Because relatively little is known about the inter-locus distances and domain dynamics of interphase chromosomes in living cells, we developed a new system, “CRISPR-Sirius”, which enabled resolution of these genomic features from the kilobase to megabase scale in real time. Positive correlation of maximal spatial distances between loci and their gyration radii of trajectories suggested a connection between local loci pair contortion / chromosomal fiber relaxation and the region’s dynamics. This correlation was further confirmed during cell cycle progression, where contrasting patterns of chromatin local dynamics were observed as cells moved from early G1 to late S.
RESULTS
Mining Chromosome-Specific Repeats for CRISPR-based Imaging
CRISPR-Cas9 has been repurposed for tracking chromosomal loci in living cells (Chen et al., 2013) and subsequently orthogonal Cas9s with their cognate guide RNAs were later developed to target and visualize multiple loci in single cells (Ma et al., 2015; Chen et al., 2016). Engineered sgRNA scaffolds have been designed that have increased the spectral range for distinguishing multiple genomic loci (Ma et al., 2016b; Fu et al., 2016; Shao et al., 2016). In our “CRISPRainbow” system (Ma et al., 2016b) six distinct genomic loci were visualized simultaneously in single cells (Ma et al., 2016b). In that study, chromosome-specific repeats containing at least 100 copies of the Cas9 target sites were chosen as loci. To expand this technology, we realized that we would need to know the complete landscape of chromosome-specific tandem repeats, how many families of these chromosome-specific repeats are present on each chromosome, and the copy number of each tandem repeats. We developed a computational search algorithm to mine the human genome repeat landscape specifically for repeats that are restricted to a given chromosome under our defined threshold (see Methods). We found that there are 30 chromosome-specific repeats that have ≥100 copies of Cas9 target sites, 1244 chromosome-specific repeats that have between 20 and 99 copies and 6373 unique repeats that have between 5 and 19 copies. The detailed distribution of chromosome-specific repeats and copy numbers was analyzed and shown in Figure 1. In addition, all candidate target sites with more than 5 copies were deposited in the CRISPRbar web server (http://genome.ucf.edu/CRISPRbar), which can be used to design guide RNA for CRISPR-based imaging. The precise copy number of target sites needed to visualize and track the dynamics of a genomic locus with our technology remains uncertain at present. Nevertheless, the available genomic locations for labeling will expand from those with 30 (≥100 copies) to ones with 1244 (≥20 copies) in the human genome if the sensitivity of labeling can be driven down to 20 copies. The combining of multiple guide RNAs together to reach the total target site threshold of ≥20 copies in defined regions will make more genomic location available, which can be searched on the CRISPRbar which we have developed. Thus it becomes important to generate a more sensitive CRISPR imaging system.

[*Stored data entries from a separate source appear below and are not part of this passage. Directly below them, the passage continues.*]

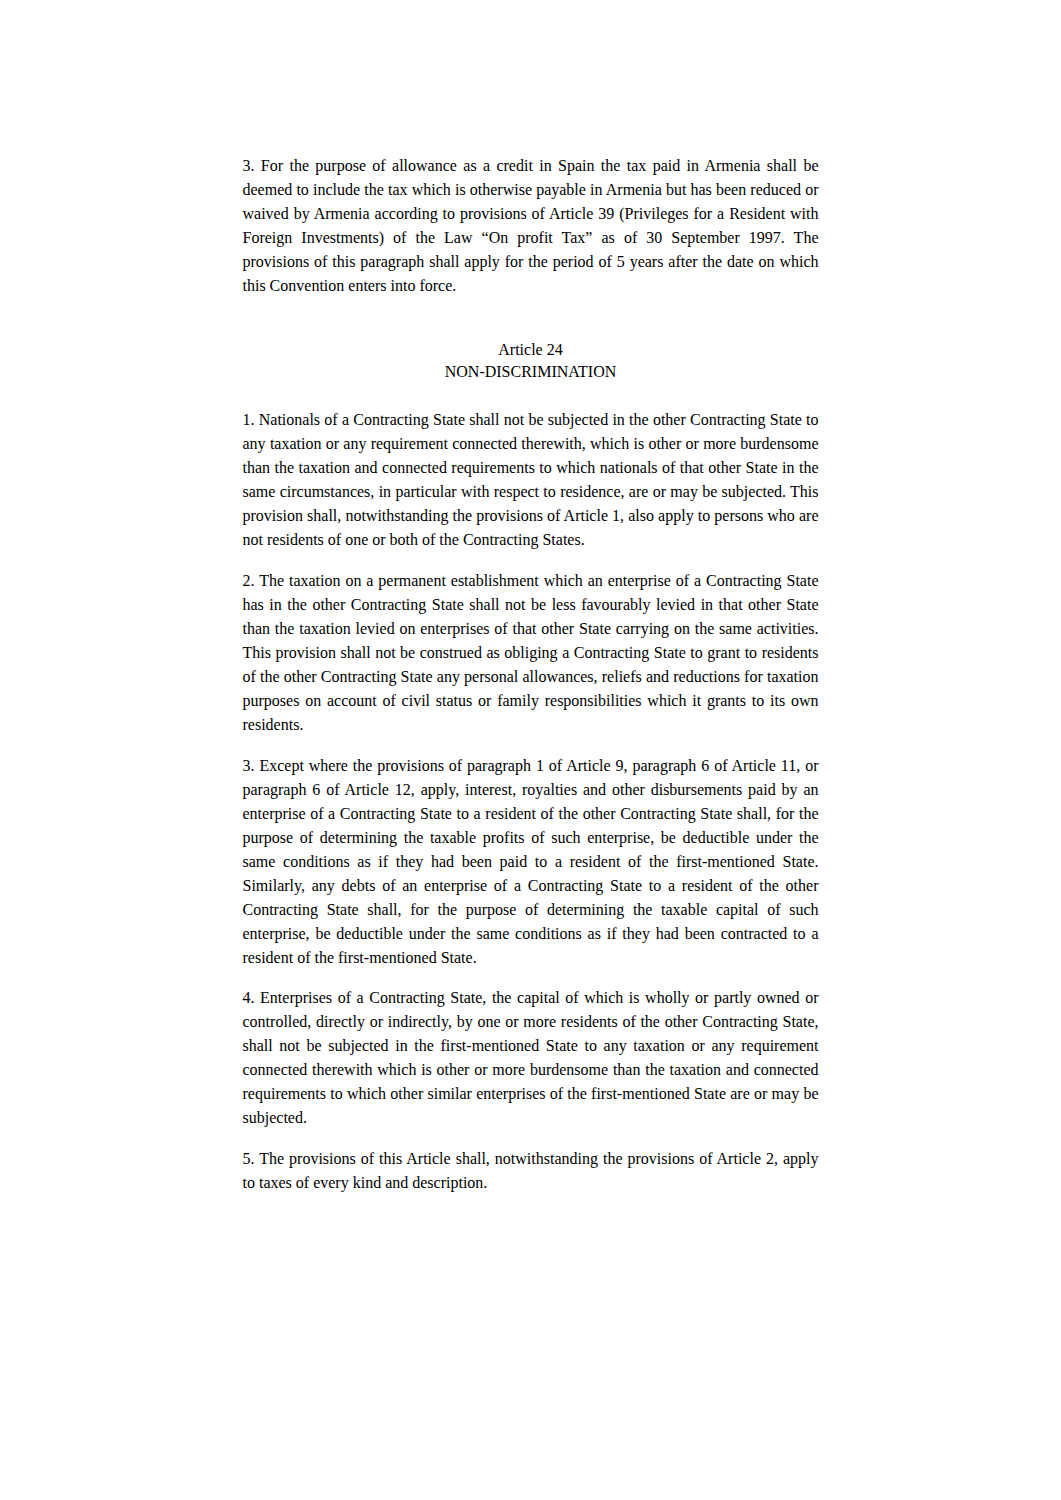3. For the purpose of allowance as a credit in Spain the tax paid in Armenia shall be deemed to include the tax which is otherwise payable in Armenia but has been reduced or waived by Armenia according to provisions of Article 39 (Privileges for a Resident with Foreign Investments) of the Law “On profit Tax” as of 30 September 1997. The provisions of this paragraph shall apply for the period of 5 years after the date on which this Convention enters into force.
Article 24 NON-DISCRIMINATION
1. Nationals of a Contracting State shall not be subjected in the other Contracting State to any taxation or any requirement connected therewith, which is other or more burdensome than the taxation and connected requirements to which nationals of that other State in the same circumstances, in particular with respect to residence, are or may be subjected. This provision shall, notwithstanding the provisions of Article 1, also apply to persons who are not residents of one or both of the Contracting States.
2. The taxation on a permanent establishment which an enterprise of a Contracting State has in the other Contracting State shall not be less favourably levied in that other State than the taxation levied on enterprises of that other State carrying on the same activities. This provision shall not be construed as obliging a Contracting State to grant to residents of the other Contracting State any personal allowances, reliefs and reductions for taxation purposes on account of civil status or family responsibilities which it grants to its own residents.
3. Except where the provisions of paragraph 1 of Article 9, paragraph 6 of Article 11, or paragraph 6 of Article 12, apply, interest, royalties and other disbursements paid by an enterprise of a Contracting State to a resident of the other Contracting State shall, for the purpose of determining the taxable profits of such enterprise, be deductible under the same conditions as if they had been paid to a resident of the first-mentioned State. Similarly, any debts of an enterprise of a Contracting State to a resident of the other Contracting State shall, for the purpose of determining the taxable capital of such enterprise, be deductible under the same conditions as if they had been contracted to a resident of the first-mentioned State.
4. Enterprises of a Contracting State, the capital of which is wholly or partly owned or controlled, directly or indirectly, by one or more residents of the other Contracting State, shall not be subjected in the first-mentioned State to any taxation or any requirement connected therewith which is other or more burdensome than the taxation and connected requirements to which other similar enterprises of the first-mentioned State are or may be subjected.
5. The provisions of this Article shall, notwithstanding the provisions of Article 2, apply to taxes of every kind and description.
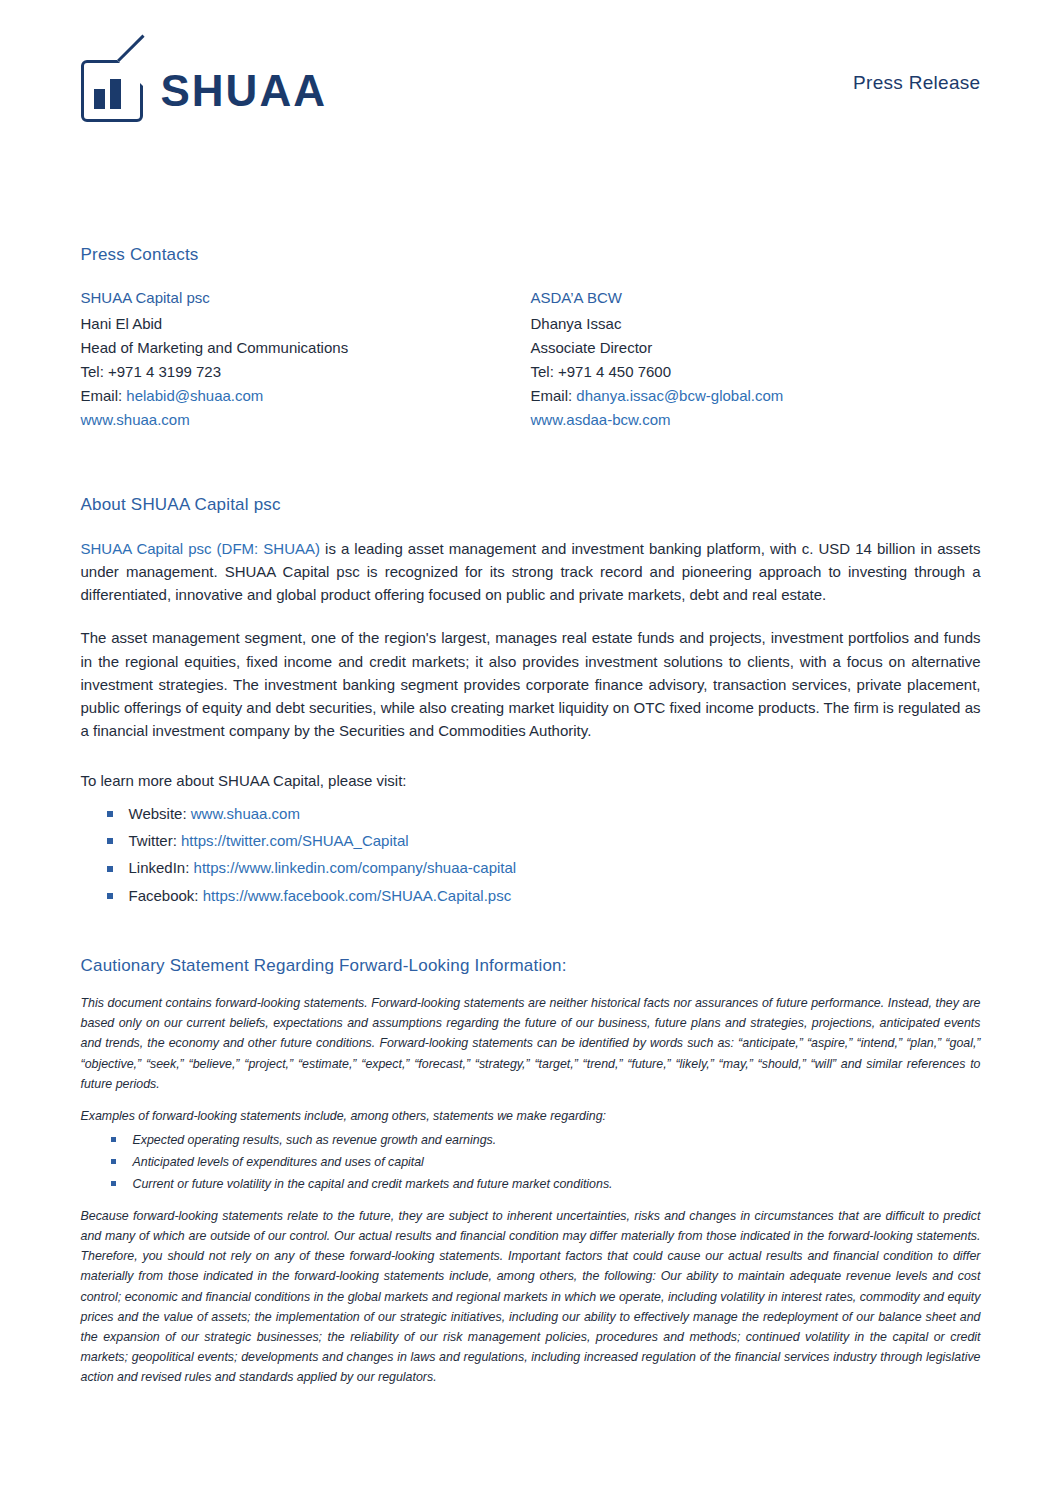SHUAA
Press Release
Press Contacts
SHUAA Capital psc
Hani El Abid
Head of Marketing and Communications
Tel: +971 4 3199 723
Email: helabid@shuaa.com
www.shuaa.com
ASDA’A BCW
Dhanya Issac
Associate Director
Tel: +971 4 450 7600
Email: dhanya.issac@bcw-global.com
www.asdaa-bcw.com
About SHUAA Capital psc
SHUAA Capital psc (DFM: SHUAA) is a leading asset management and investment banking platform, with c. USD 14 billion in assets under management. SHUAA Capital psc is recognized for its strong track record and pioneering approach to investing through a differentiated, innovative and global product offering focused on public and private markets, debt and real estate.
The asset management segment, one of the region's largest, manages real estate funds and projects, investment portfolios and funds in the regional equities, fixed income and credit markets; it also provides investment solutions to clients, with a focus on alternative investment strategies. The investment banking segment provides corporate finance advisory, transaction services, private placement, public offerings of equity and debt securities, while also creating market liquidity on OTC fixed income products. The firm is regulated as a financial investment company by the Securities and Commodities Authority.
To learn more about SHUAA Capital, please visit:
Website: www.shuaa.com
Twitter: https://twitter.com/SHUAA_Capital
LinkedIn: https://www.linkedin.com/company/shuaa-capital
Facebook: https://www.facebook.com/SHUAA.Capital.psc
Cautionary Statement Regarding Forward-Looking Information:
This document contains forward-looking statements. Forward-looking statements are neither historical facts nor assurances of future performance. Instead, they are based only on our current beliefs, expectations and assumptions regarding the future of our business, future plans and strategies, projections, anticipated events and trends, the economy and other future conditions. Forward-looking statements can be identified by words such as: “anticipate,” “aspire,” “intend,” “plan,” “goal,” “objective,” “seek,” “believe,” “project,” “estimate,” “expect,” “forecast,” “strategy,” “target,” “trend,” “future,” “likely,” “may,” “should,” “will” and similar references to future periods.
Examples of forward-looking statements include, among others, statements we make regarding:
Expected operating results, such as revenue growth and earnings.
Anticipated levels of expenditures and uses of capital
Current or future volatility in the capital and credit markets and future market conditions.
Because forward-looking statements relate to the future, they are subject to inherent uncertainties, risks and changes in circumstances that are difficult to predict and many of which are outside of our control. Our actual results and financial condition may differ materially from those indicated in the forward-looking statements. Therefore, you should not rely on any of these forward-looking statements. Important factors that could cause our actual results and financial condition to differ materially from those indicated in the forward-looking statements include, among others, the following: Our ability to maintain adequate revenue levels and cost control; economic and financial conditions in the global markets and regional markets in which we operate, including volatility in interest rates, commodity and equity prices and the value of assets; the implementation of our strategic initiatives, including our ability to effectively manage the redeployment of our balance sheet and the expansion of our strategic businesses; the reliability of our risk management policies, procedures and methods; continued volatility in the capital or credit markets; geopolitical events; developments and changes in laws and regulations, including increased regulation of the financial services industry through legislative action and revised rules and standards applied by our regulators.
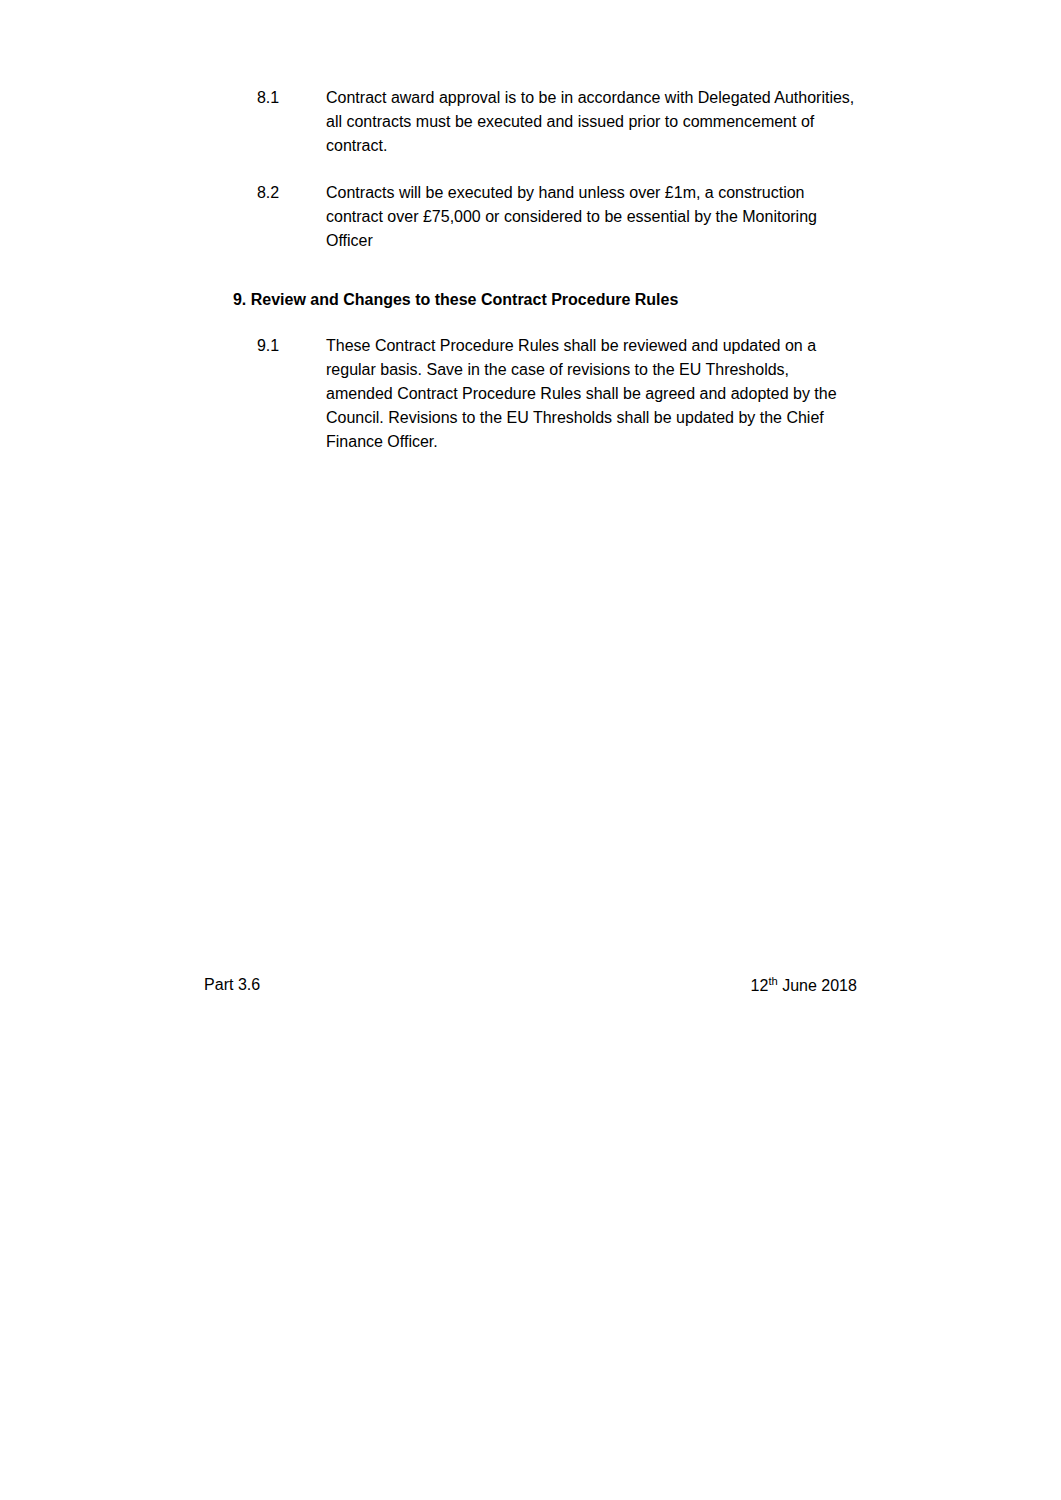8.1
Contract award approval is to be in accordance with Delegated Authorities, all contracts must be executed and issued prior to commencement of contract.
8.2
Contracts will be executed by hand unless over £1m, a construction contract over £75,000 or considered to be essential by the Monitoring Officer
9. Review and Changes to these Contract Procedure Rules
9.1
These Contract Procedure Rules shall be reviewed and updated on a regular basis. Save in the case of revisions to the EU Thresholds, amended Contract Procedure Rules shall be agreed and adopted by the Council. Revisions to the EU Thresholds shall be updated by the Chief Finance Officer.
Part 3.6
12th June 2018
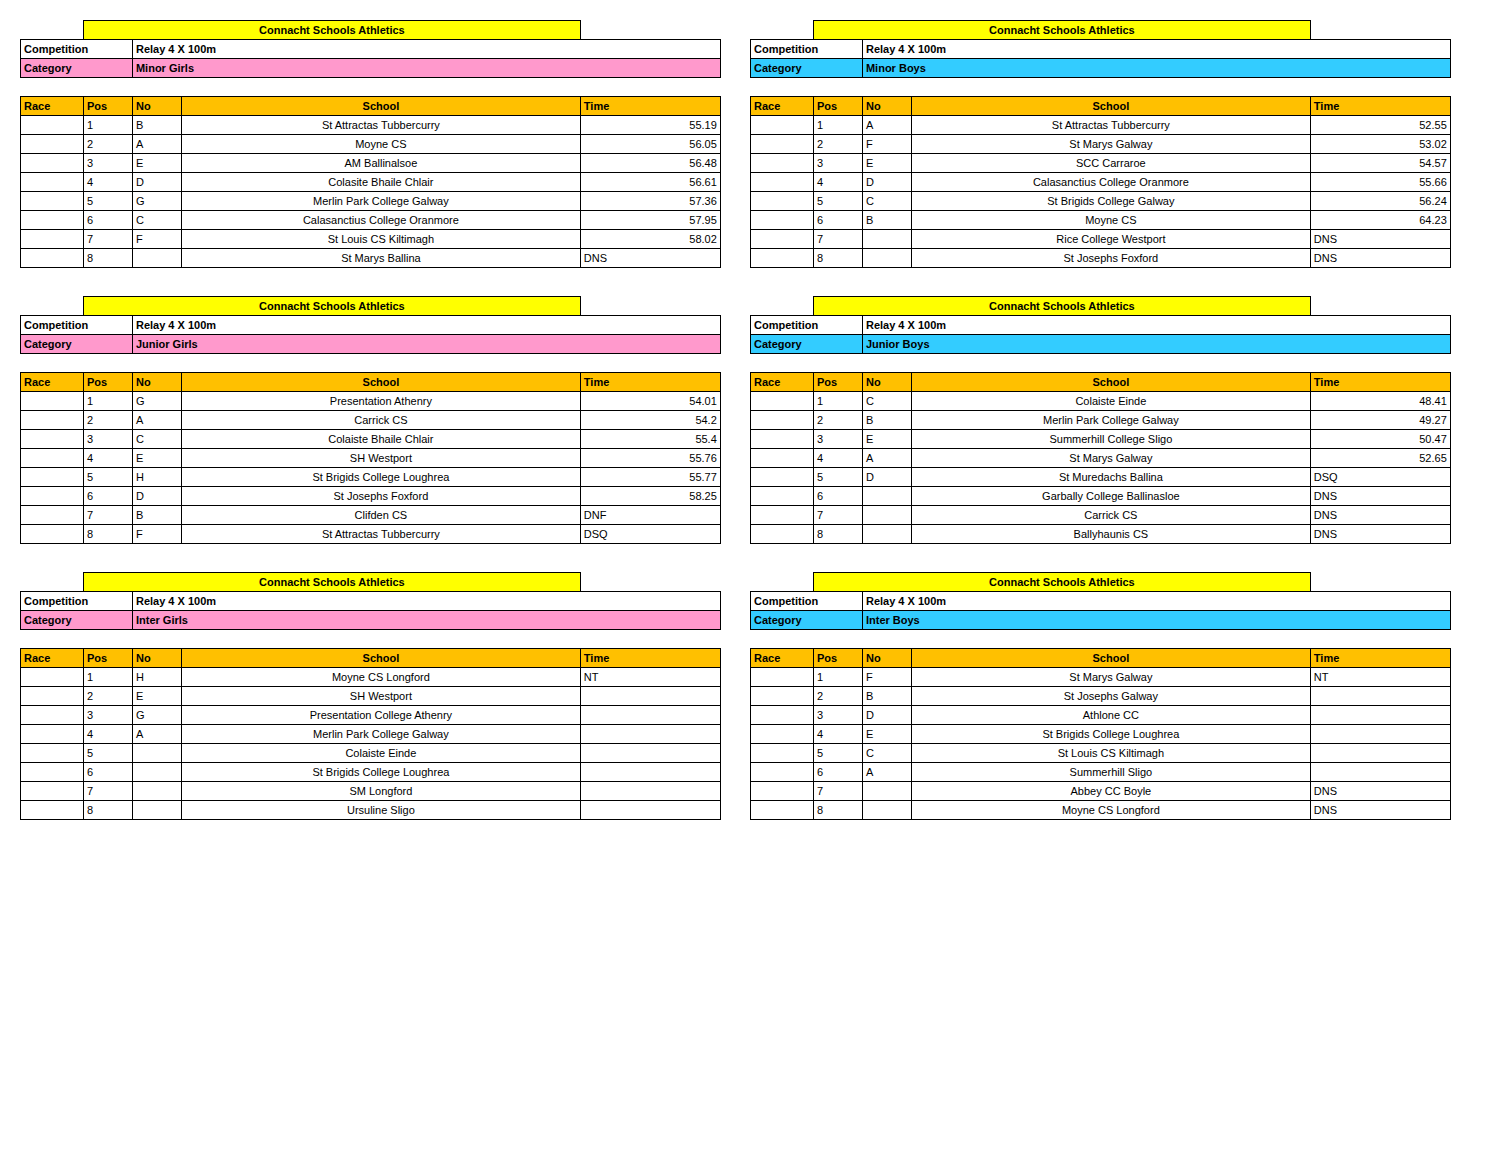| | Connacht Schools Athletics | |
| Competition | Relay 4 X 100m |
| Category | Minor Girls |
| Race | Pos | No | School | Time |
| | 1 | B | St Attractas Tubbercurry | 55.19 |
| | 2 | A | Moyne CS | 56.05 |
| | 3 | E | AM Ballinalsoe | 56.48 |
| | 4 | D | Colasite Bhaile Chlair | 56.61 |
| | 5 | G | Merlin Park College Galway | 57.36 |
| | 6 | C | Calasanctius College Oranmore | 57.95 |
| | 7 | F | St Louis CS Kiltimagh | 58.02 |
| | 8 | | St Marys Ballina | DNS |
| | Connacht Schools Athletics | |
| Competition | Relay 4 X 100m |
| Category | Minor Boys |
| Race | Pos | No | School | Time |
| | 1 | A | St Attractas Tubbercurry | 52.55 |
| | 2 | F | St Marys Galway | 53.02 |
| | 3 | E | SCC Carraroe | 54.57 |
| | 4 | D | Calasanctius College Oranmore | 55.66 |
| | 5 | C | St Brigids College Galway | 56.24 |
| | 6 | B | Moyne CS | 64.23 |
| | 7 | | Rice College Westport | DNS |
| | 8 | | St Josephs Foxford | DNS |
| | Connacht Schools Athletics | |
| Competition | Relay 4 X 100m |
| Category | Junior Girls |
| Race | Pos | No | School | Time |
| | 1 | G | Presentation Athenry | 54.01 |
| | 2 | A | Carrick CS | 54.2 |
| | 3 | C | Colaiste Bhaile Chlair | 55.4 |
| | 4 | E | SH Westport | 55.76 |
| | 5 | H | St Brigids College Loughrea | 55.77 |
| | 6 | D | St Josephs Foxford | 58.25 |
| | 7 | B | Clifden CS | DNF |
| | 8 | F | St Attractas Tubbercurry | DSQ |
| | Connacht Schools Athletics | |
| Competition | Relay 4 X 100m |
| Category | Junior Boys |
| Race | Pos | No | School | Time |
| | 1 | C | Colaiste Einde | 48.41 |
| | 2 | B | Merlin Park College Galway | 49.27 |
| | 3 | E | Summerhill College Sligo | 50.47 |
| | 4 | A | St Marys Galway | 52.65 |
| | 5 | D | St Muredachs Ballina | DSQ |
| | 6 | | Garbally College Ballinasloe | DNS |
| | 7 | | Carrick CS | DNS |
| | 8 | | Ballyhaunis CS | DNS |
| | Connacht Schools Athletics | |
| Competition | Relay 4 X 100m |
| Category | Inter Girls |
| Race | Pos | No | School | Time |
| | 1 | H | Moyne CS Longford | NT |
| | 2 | E | SH Westport | |
| | 3 | G | Presentation College Athenry | |
| | 4 | A | Merlin Park College Galway | |
| | 5 | | Colaiste Einde | |
| | 6 | | St Brigids College Loughrea | |
| | 7 | | SM Longford | |
| | 8 | | Ursuline Sligo | |
| | Connacht Schools Athletics | |
| Competition | Relay 4 X 100m |
| Category | Inter Boys |
| Race | Pos | No | School | Time |
| | 1 | F | St Marys Galway | NT |
| | 2 | B | St Josephs Galway | |
| | 3 | D | Athlone CC | |
| | 4 | E | St Brigids College Loughrea | |
| | 5 | C | St Louis CS Kiltimagh | |
| | 6 | A | Summerhill Sligo | |
| | 7 | | Abbey CC Boyle | DNS |
| | 8 | | Moyne CS Longford | DNS |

(A) The distribution of chromosome-specific repeats in the human genome is shown. Green represents loci having ≥100 copies of target sites by CRISPR imaging on a repetitive DNA region, red these having 20-99 copies and blue those having 5-19 copies. The copy numbers were defined as the numbers of highest non-overlapping target sites in each repetitive region. (B) Histogram showing the frequency distribution of the chromosome-specific unique repeats as a function of the copy number of the internal core sequence in each: blue: 5-19 copies; red: 20-99 copies; green*: sum of all repeats ≥100 copies.
CRISPR-Sirius, a Bright, Multicolor DNA Tracking System
An obvious strategy for enhancing CRISPR imaging sensitivity is to amplify the signal strength emanating from each target site. A protein-tagging system termed SunTag was developed to recruit multiple GFPs to a single dCas9 to amplify the fluorescent signals in a single color mode (Tanenbaum et al., 2014). This was a monochromatic advance but, for a polychromatic range, guide RNA-tagging combined with fluorescence enhancement provides a potentially more flexible approach. Placing multiple MS2 RNA hairpins at the 3’-termini of CRISPR sgRNAs has been found to destabilize the RNAs, thus decreasing the efficiency of dCas9:guide RNA complexing and reducing the target labeling (Zalatan et al., 2015; Ma et al., 2016a), although signal amplification was achieved in certain cases (Qin et al., 2017).
Here we developed a method, CRISPR-Sirius, by rational design of sgRNA scaffolds containing octets of either MS2 or PP7 aptamers. Our strategy was to place the aptamer arrays at the end of the repeat:anti-repeat stem of the sgRNA since this region has been shown to accommodate large RNA inserts without perturbing CRISPR targeting (Shechner et al., 2015). In addition, aptamers were linked by three-way junctions to create stable RNA secondary structure (Zuker, 2003). Third, we introduced unique mutations of into individual MS2 and PP7 hairpins to minimize recombination during virus production and limit misfolding of the transcripts (Wu et al., 2015). We named these engineered scaffolds CRISPR Sirius-sgRNA-8XMS2 and Sirius-sgRNA-8XPP7, as diagrammed in Figures 2A and 2B respectively. Figure S1 contains the flowchart for the rational design of the CRISPR Sirius-8XMS2 scaffold.
(A-B) Diagrams of CRISPR Sirius-sgRNAs-8XPP7 and Sirius-sgRNA-8XMS2. (C) Schematic of a site in intron 10 of human fibrillin gene FBN3, containing 22 copies of target sites. (D-E) Comparison of the foci brightness using CRISPRainbow-sgRNA-FBN3-2XPP7 (left panel in D) or 2XMS2 (left panel in E) and CRISPR-Sirius-sgRNA-FBN3-8XPP7 (right panel in D) or 8XMS2 (right panel in E). The images with the same color were scaled to the same minimal and maximal levels. (F) Quantification of the foci/nucleoplasm intensity ratio with each of the four labeling systems. n=60 loci for each system.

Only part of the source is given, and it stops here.